● GIVEN TEXT:
"""

Here’s a tip: don’t press too hard with the pencil if you’re going to be inking over it, because the lines will be too dark and won’t erase well.

Step 3: Inking

This page went through some changes even after I started inking.

For this page I had a pretty good idea of what I wanted it to look like, so the penciling was limited.

Step 4: Scanning

This step is necessary for publishing and commercial printing. Also, I’m going to add text bubbles on some pages using a computer program.

This is what the pages look like right after scanning them. As you can see, the darkness of the inks got a little washed out. Also, the border is not aligned.

Tip: If you’re going to print your graphics in black and white, scan them at a high dpi so that they stay crisp.

Step 5: Editing

I crop the images until just before the edge of the panels.

Solstice process page editing contrast

Then I open up each picture in a photo-editing program. Using high contrast makes the ink darker and page brighter. I try to get the white of the image as light as possible so that it practically disappears.

Tadaa! This is the final product.

Step 6: Formatting

If you are self-publishing, there will be a specific page format for you to use in order to print your book. I’m using Lulu, which prefers PDF files, so I format the pages with Microsoft Publisher and then convert the file to PDF. I’ll share more on formatting and self-publishing later.

"""

● REQUIREMENT A: Reproduce word for word the passage of the comic-page walkthrough that begins at the words "Solstice process page" and stops after "it practically disappears.".
● REQUIREMENT B: According to the comic-page walkthrough, what does using high contrast do during editing?
The material after this text stands apart from it.

● COLLECTED MATERIAL:
"""

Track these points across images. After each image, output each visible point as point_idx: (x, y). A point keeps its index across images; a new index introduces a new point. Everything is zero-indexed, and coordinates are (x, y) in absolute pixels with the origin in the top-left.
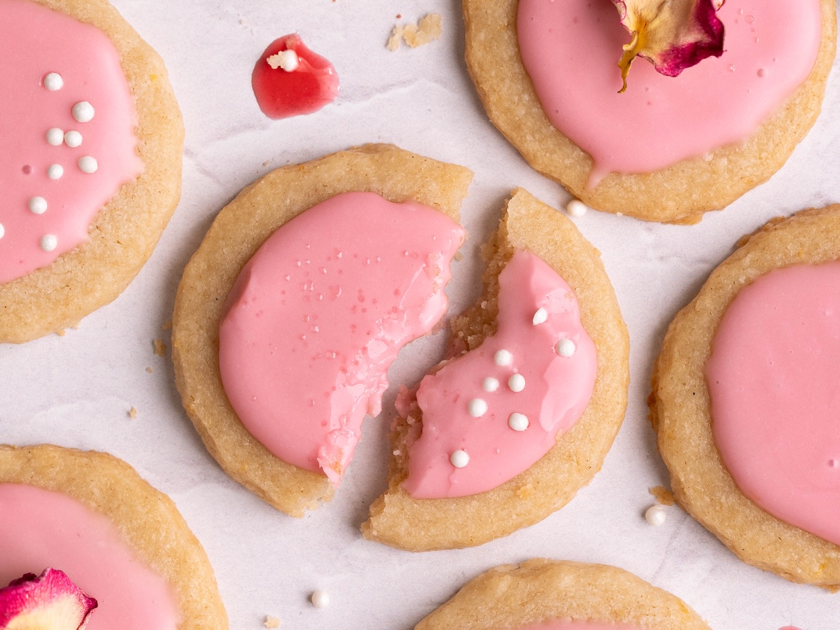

"""

● REPLY A:
Solstice process page editing contrast

Then I open up each picture in a photo-editing program. Using high contrast makes the ink darker and page brighter. I try to get the white of the image as light as possible so that it practically disappears.

● REPLY B: It makes the ink darker and the page brighter.